- SS-Untersturmführer Maximilian Grabner

Head of the Political Department in Auschwitz

Personal details
- Born: 2 October 1905 Vienna, Austria-Hungary
- Died: 24 January 1948 (aged 42) Montelupich Prison, Kraków, Polish People's Republic
- Cause of death: Execution by hanging
- Party: National Socialist German Workers' Party (NSDAP)

Military service
- Rank: Untersturmführer

= Maximilian Grabner =

Austrian Gestapo chief in Auschwitz (1905–1948)

Maximilian Grabner (2 October 1905 - 24 January 1948) was an Austrian Gestapo chief in Auschwitz. At Auschwitz he was in command of the torture chamber Block 11, where he gained a reputation of brutality. He was executed for crimes against humanity in 1948.

==Early life==
Born in Vienna, Grabner joined the Austrian police force in 1930 and became a member of the Nazi Party in 1933. After the Anschluß of Austria in 1938, he joined the SS and became a member of the Gestapo. He arrived at Katowice at the outbreak of World War II. He was transferred to Auschwitz concentration camp less than one year later where he became Chief of the Politische Abteilung ("Political Department").

==Career at Auschwitz==
As Gestapo chief, Grabner was responsible, among other things, for the fight against the resistance movement in the camp, as well as for the prevention of escapes and all contact with the outside world. These tasks were carried out with horrendous cruelties against the prisoners and a large number of incarcerations in the bunker in Block 11. Grabner's staff members, such as Wilhelm Boger, who was only brought to justice in the early 1960s, carried out so-called sharpened interrogations, during which the victims were systematically tortured.

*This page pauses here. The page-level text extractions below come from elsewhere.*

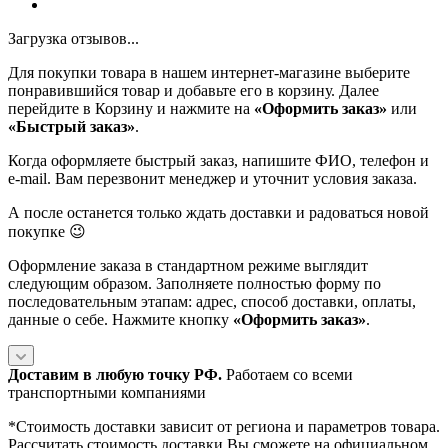
Загрузка отзывов...
Для покупки товара в нашем интернет-магазине выберите
понравившийся товар и добавьте его в корзину. Далее
перейдите в Корзину и нажмите на
«Оформить заказ»
или
«Быстрый заказ»
.
Когда оформляете быстрый заказ, напишите ФИО, телефон и
e-mail. Вам перезвонит менеджер и уточнит условия заказа.
А после останется только ждать доставки и радоваться новой
покупке 😉
Оформление заказа в стандартном режиме выглядит
следующим образом. Заполняете полностью форму по
последовательным этапам: адрес, способ доставки, оплаты,
данные о себе. Нажмите кнопку
«Оформить заказ»
.
Доставим в любую точку РФ.
Работаем со всеми
транспортными компаниями
*Cтоимость доставки зависит от региона и параметров товара.
Рассчитать стоимость доставки Вы сможете на официальном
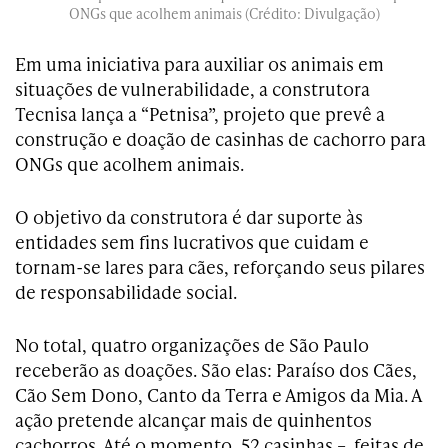
ONGs que acolhem animais (Crédito: Divulgação)
Em uma iniciativa para auxiliar os animais em
situações de vulnerabilidade, a construtora
Tecnisa lança a “Petnisa”, projeto que prevê a
construção e doação de casinhas de cachorro para
ONGs que acolhem animais.
O objetivo da construtora é dar suporte às
entidades sem fins lucrativos que cuidam e
tornam-se lares para cães, reforçando seus pilares
de responsabilidade social.
No total, quatro organizações de São Paulo
receberão as doações. São elas: Paraíso dos Cães,
Cão Sem Dono, Canto da Terra e Amigos da Mia. A
ação pretende alcançar mais de quinhentos
cachorros. Até o momento, 52 casinhas – feitas de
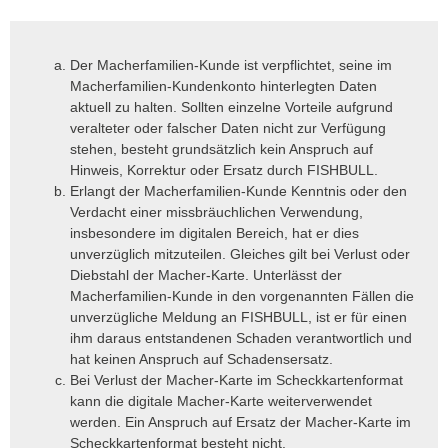
Der Macherfamilien-Kunde ist verpflichtet, seine im
Macherfamilien-Kundenkonto hinterlegten Daten
aktuell zu halten. Sollten einzelne Vorteile aufgrund
veralteter oder falscher Daten nicht zur Verfügung
stehen, besteht grundsätzlich kein Anspruch auf
Hinweis, Korrektur oder Ersatz durch FISHBULL.
Erlangt der Macherfamilien-Kunde Kenntnis oder den
Verdacht einer missbräuchlichen Verwendung,
insbesondere im digitalen Bereich, hat er dies
unverzüglich mitzuteilen. Gleiches gilt bei Verlust oder
Diebstahl der Macher-Karte. Unterlässt der
Macherfamilien-Kunde in den vorgenannten Fällen die
unverzügliche Meldung an FISHBULL, ist er für einen
ihm daraus entstandenen Schaden verantwortlich und
hat keinen Anspruch auf Schadensersatz.
Bei Verlust der Macher-Karte im Scheckkartenformat
kann die digitale Macher-Karte weiterverwendet
werden. Ein Anspruch auf Ersatz der Macher-Karte im
Scheckkartenformat besteht nicht.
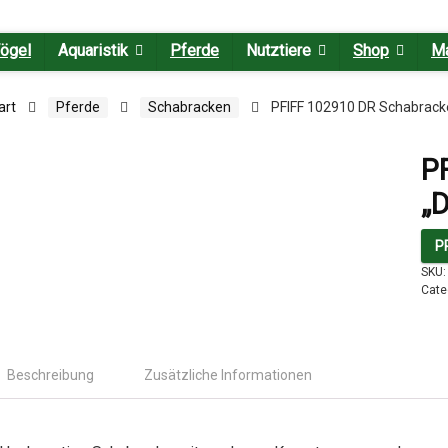
ögel
Aquaristik
Pferde
Nutztiere
Shop
M
art
Pferde
Schabracken
PFIFF 102910 DR Schabrack
P
„D
P
SKU
Cate
Beschreibung
Zusätzliche Informationen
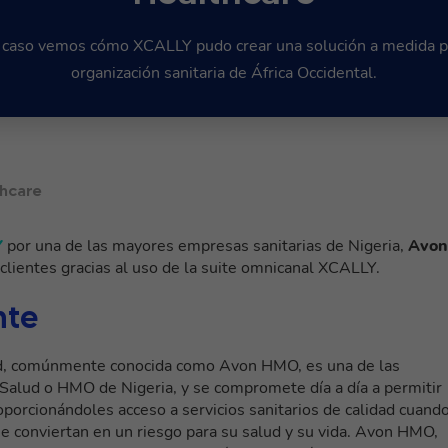
e caso vemos cómo XCALLY pudo crear una solución a medida p
organización sanitaria de África Occidental.
thcare
Y
por una de las mayores empresas sanitarias de Nigeria,
Avon
clientes gracias al uso de la suite omnicanal XCALLY.
nte
d, comúnmente conocida como Avon HMO, es una de las
Salud o HMO de Nigeria, y se compromete día a día a permitir
porcionándoles acceso a servicios sanitarios de calidad cuand
se conviertan en un riesgo para su salud y su vida. Avon HMO,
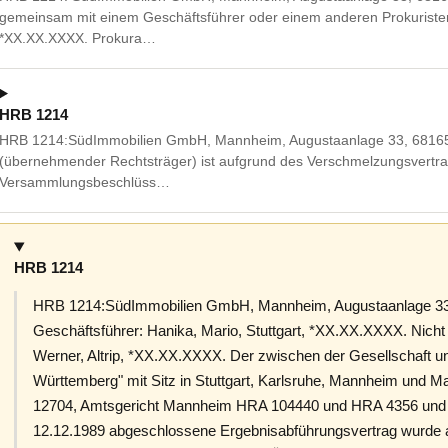
gemeinsam mit einem Geschäftsführer oder einem anderen Prokuristen
*XX.XX.XXXX. Prokura…
HRB 1214
HRB 1214:SüdImmobilien GmbH, Mannheim, Augustaanlage 33, 68165 
(übernehmender Rechtsträger) ist aufgrund des Verschmelzungsvertr
Versammlungsbeschlüss…
HRB 1214
HRB 1214:SüdImmobilien GmbH, Mannheim, Augustaanlage 33,
Geschäftsführer: Hanika, Mario, Stuttgart, *XX.XX.XXXX. Nicht
Werner, Altrip, *XX.XX.XXXX. Der zwischen der Gesellschaft 
Württemberg" mit Sitz in Stuttgart, Karlsruhe, Mannheim und M
12704, Amtsgericht Mannheim HRA 104440 und HRA 4356 und
12.12.1989 abgeschlossene Ergebnisabführungsvertrag wurde a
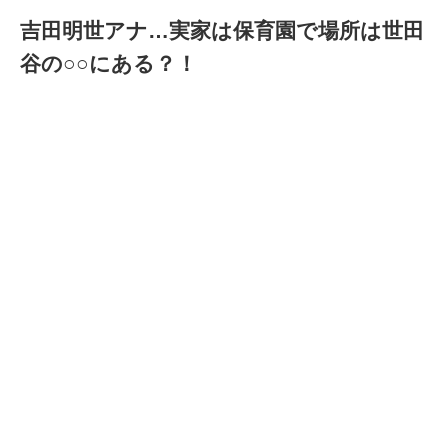
吉田明世アナ…実家は保育園で場所は世田
谷の○○にある？！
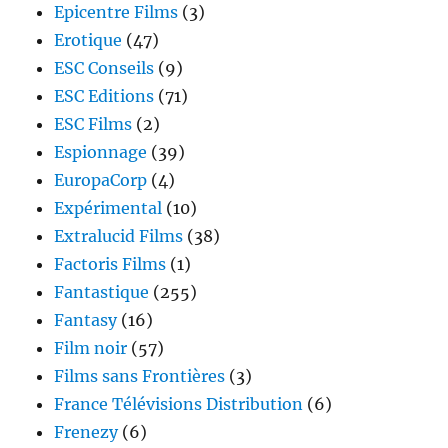
Epicentre Films
(3)
Erotique
(47)
ESC Conseils
(9)
ESC Editions
(71)
ESC Films
(2)
Espionnage
(39)
EuropaCorp
(4)
Expérimental
(10)
Extralucid Films
(38)
Factoris Films
(1)
Fantastique
(255)
Fantasy
(16)
Film noir
(57)
Films sans Frontières
(3)
France Télévisions Distribution
(6)
Frenezy
(6)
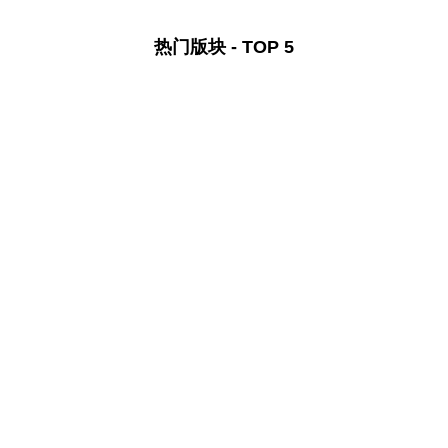
热门版块 - TOP 5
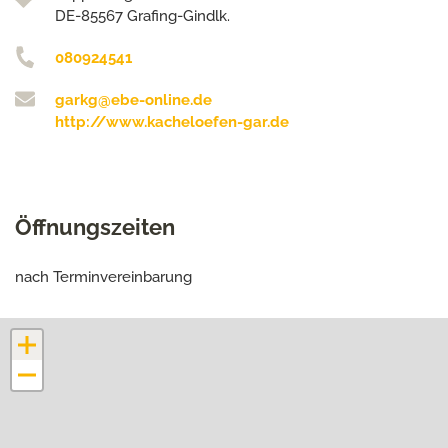
DE-85567 Grafing-Gindlk.
080924541
garkg@ebe-online.de
http://www.kacheloefen-gar.de
Öffnungszeiten
nach Terminvereinbarung
+
−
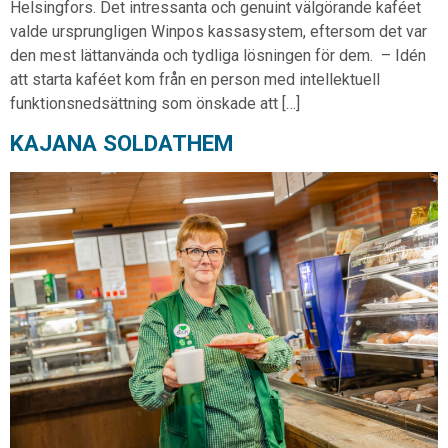
Helsingfors. Det intressanta och genuint välgörande kaféet
valde ursprungligen Winpos kassasystem, eftersom det var
den mest lättanvända och tydliga lösningen för dem. – Idén
att starta kaféet kom från en person med intellektuell
funktionsnedsättning som önskade att […]
KAJANA SOLDATHEM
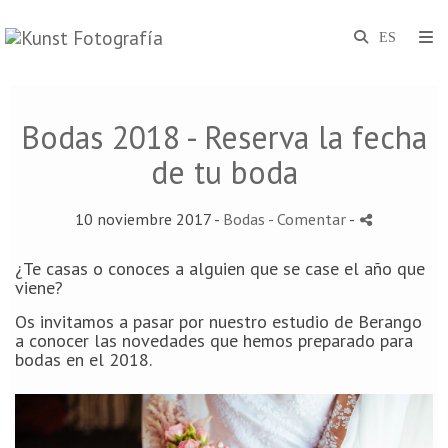
Bodas 2018 - Reserva la fecha
de tu boda
10 noviembre 2017 -
Bodas
- Comentar
-
¿Te casas o conoces a alguien que se case el año que
viene?
Os invitamos a pasar por nuestro estudio de Berango
a conocer las novedades que hemos preparado para
bodas en el 2018.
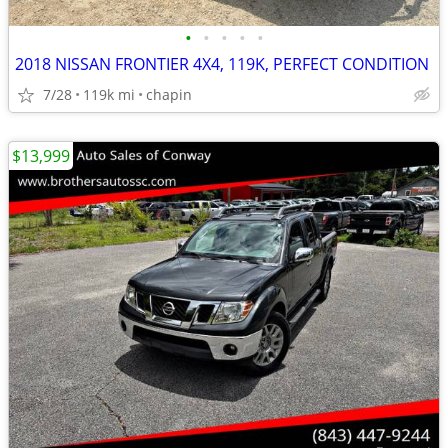
•
•
•
•
•
2018 NISSAN FRONTIER 4X4, 119K, PERFECT CONDITION
7/28
119k mi
chapin
$13,999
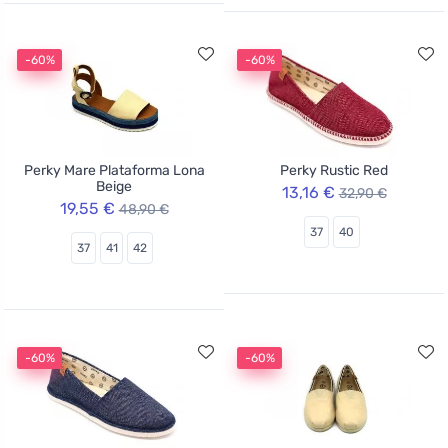
-60%
-60%
Perky Mare Plataforma Lona
Perky Rustic Red
Beige
13,16 €
32,90 €
19,55 €
48,90 €
37
40
37
41
42
-60%
-60%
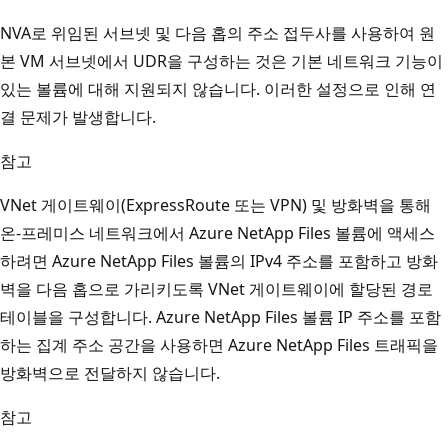
NVA로 위임된 서브넷 및 다음 홉의 주소 접두사를 사용하여 원
본 VM 서브넷에서 UDR을 구성하는 것은 기본 네트워크 기능이
있는 볼륨에 대해 지원되지 않습니다. 이러한 설정으로 인해 연
결 문제가 발생합니다.
참고
VNet 게이트웨이(ExpressRoute 또는 VPN) 및 방화벽을 통해
온-프레미스 네트워크에서 Azure NetApp Files 볼륨에 액세스
하려면 Azure NetApp Files 볼륨의 IPv4 주소를 포함하고 방화
벽을 다음 홉으로 가리키도록 VNet 게이트웨이에 할당된 경로
테이블을 구성합니다. Azure NetApp Files 볼륨 IP 주소를 포함
하는 집계 주소 공간을 사용하면 Azure NetApp Files 트래픽을
방화벽으로 전달하지 않습니다.
참고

Grabner, together with the commander of the Schutzhaftlager, initiated, on a regular basis, clearings of the bunker: the inmates were examined and many of them were sent directly to the inner courtyard between Block 10 and Block 11, where they were shot. He once ordered SS-Untersturmführer Hans Stark to drop Zyklon B into a gas chamber. Along with Stark, Grabner personally took part in the shooting of Russian Commissars.

==Trial and conviction==
In 1943, Grabner was arrested for theft, graft and corruption and was put on trial in Weimar a year later. He was found guilty and sentenced to 12 years in prison. After the trial, he returned to Katowice. It is not known if he served any time in prison. Grabner was then arrested by the Allies in 1945 and turned over to Poland in 1947. In the Auschwitz Trial he was found guilty of crimes against humanity and sentenced to death. Grabner was hanged on 24 January 1948.

==Bibliography==
- Ernst Klee: Das Personenlexikon zum Dritten Reich: Wer war was vor und nach 1945. Fischer-Taschenbuch-Verlag, Frankfurt am Main 2005; ISBN 3-596-16048-0
- Hermann Langbein: Menschen in Auschwitz. Frankfurt am Main, Berlin Wien, Ullstein-Verlag, 1980; ISBN 3-548-33014-2
- Staatliches Museum Auschwitz-Birkenau (Hrsg.): Auschwitz in den Augen der SS. Oswiecim 1998; ISBN 83-85047-35-2
- Wacław Długoborski, Franciszek Piper (Hrsg.): Auschwitz 1940–1945. Studien zur Geschichte des Konzentrations- und Vernichtungslagers Auschwitz, Verlag Staatliches Museum Auschwitz-Birkenau, Oswiecim 1999, 5 Bände: I. Aufbau und Struktur des Lagers. II. Die Häftlinge - Existentzbedingungen, Arbeit und Tod. III. Vernichtung. IV. Widerstand. V. Epilog; ISBN 83-85047-76-X.
- Staatliches Museum Auschwitz-Birkenau (Hrsg): Auschwitz in den Augen der SS. Oswiecim 1998; ISBN 83-85047-35-2.
- Laurence Rees: Auschwitz - the Nazis and the 'Final Solution London: BBC Books,(2005); ISBN 0-563-52117-1.